Rodolfo Gomez, the FordHarrison LLP attorney in Miami who represents Astor EB-5 and Hart, did not return a request for comment.
But in an Aug. 4 response he argued Praman wasn't entitled to overtime pay because she was an executive- and administrative-exempt employee who worked for more than $455 a week doing nonmanual management work. He also argued that if she worked overtime, she never reported it to superiors, court records show.
“Plaintiff is not entitled to additional compensation because plaintiff failed to notify or deliberately prevented defendant from acquiring knowledge of the alleged overtime she claims to have worked,” Gomez wrote in the response.
A month after Praman made her claims, hotel management company STEM LLC and founder and CEO Robert van Eerde sued. STEM, which on its website says it manages hotels in the U.S. and China, managed Hotel Astor but they parted ways, signing a termination agreement, according to court records.
STEM is owed $18,000 of an agreed $43,000 in the termination agreement that was supposed to be made in $1,500 monthly installments, although Astor EB-5 and Hart made the initial $25,000 lump sum payment, according to the Aug. 31 Miami-Dade Circuit Court complaint.
The lawsuit lists a breach of contract count against the hotel and Hart and a fraud in the inducement count against Hart, saying he lied that he would pay the monthly installments. It also lists a damage to reputation count against the hotel and Hart stemming from allegations that they went back on their promise to pay a photographer hired by STEM in part with free room stays.
Barry Chase, the Miami attorney who filed the lawsuit, declined to comment.
Hart, who also is an attorney, represents himself in this case. Miami attorney Guanaga, representing Astor EB-5, didn't return a request for comment.

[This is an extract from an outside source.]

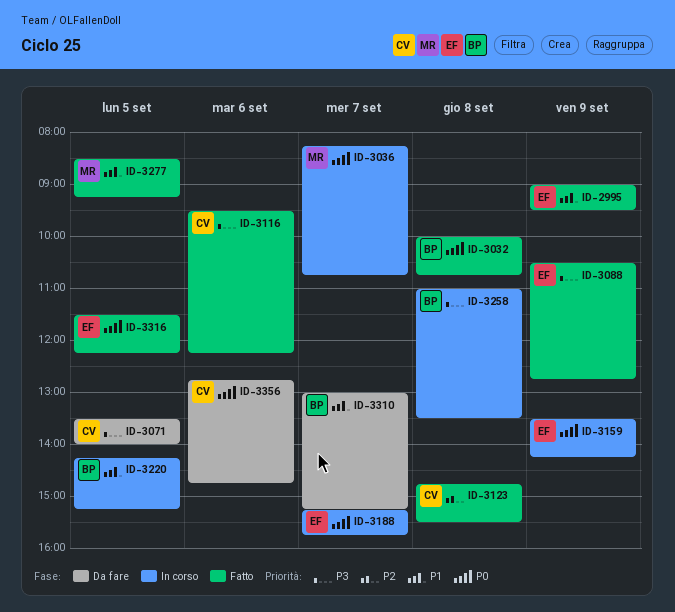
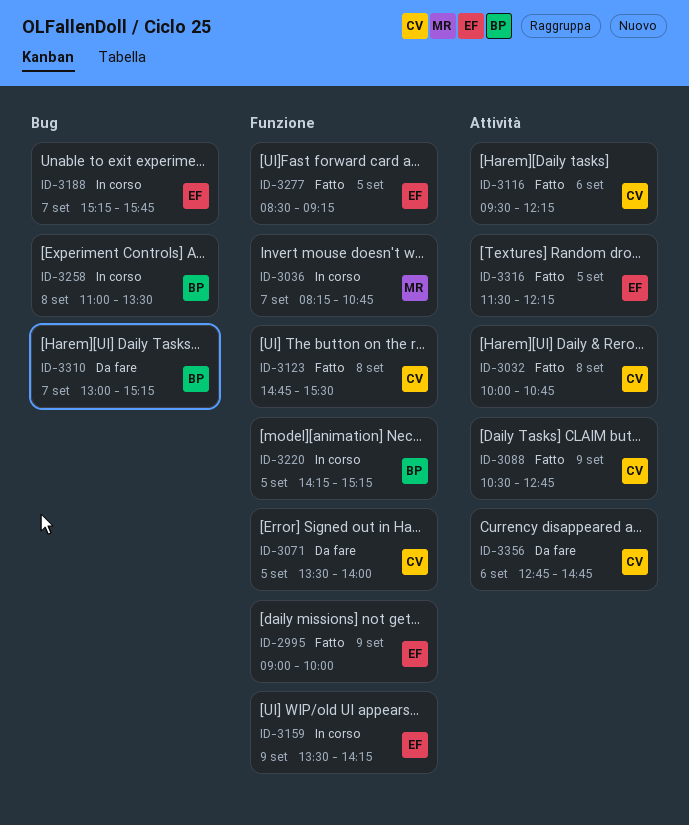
ID-2995, ends: 09:30 -> 10:00
ID-3032, owner: BP -> CV
ID-3088, owner: EF -> CV
ID-3277, owner: MR -> EF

Hart and Guanaga in separate responses Nov. 3 argue in part that the separation agreement dismisses them from damage to reputation allegations. This also is Guanaga's response in which he referenced the hotel's “economic hardships.” And he also filed a counterclaim against STEM and van Eerde in part saying that STEM lacked the expertise to manage Hotel Astor and failed to do its jobs, such as preparing financial reports and staff payroll.
The counter lawsuit lists a tortious interference count and a breach of separation agreement stemming from allegations that STEM and van Eerde breached the confidentiality part of the separation agreement when they shared parts of the agreement with others, court records show.
Specifically, the hotel is alleging that STEM talked with Eli Kostbar and his attorney, Richard Celler.
Kostbar is the third plaintiff to sue Astor EB-5 this year, although he didn't sue Hart, saying he is owed $30,000, court records show. The money is part of a $90,000 settlement between the two reached after a 2014 lawsuit Kostbar filed alleging he wasn't paid more than $120,000 in wage and benefits for his work as the former general manager, according to court records.
Richard Celler, of Richard Celler Legal PA in Davie, filed the more recent lawsuit.
“When they [hotel] fired him [Kostbar], they did so in our opinion in an effort to avoid their obligation under the [employment] agreement. Rather than just pay the guy, they strung out the litigation for years and … a settlement agreement was reached,” Celler said. “As a courtesy to Mr. Hart we gave him a payment plan, because he claimed the hotel was lacking in funds at that time. He made the first payment and subsequently defaulted on the remaining payment.”
Guanaga, who represents Astor EB-5 in the lawsuit Kostbar filed this year, said in a Nov. 16 court filing that Hotel Astor had to close because of Hurricane Irma and either couldn't raise or lost money it had earmarked to pay back Kostbar.
The Real Deal, which was the first to report on the Kostbar as well as STEM and van Eerde lawsuits, also has reported that Astor EB-5 in 2015 secured 18 investors through the EB-5 Visa program for $9 million in renovations.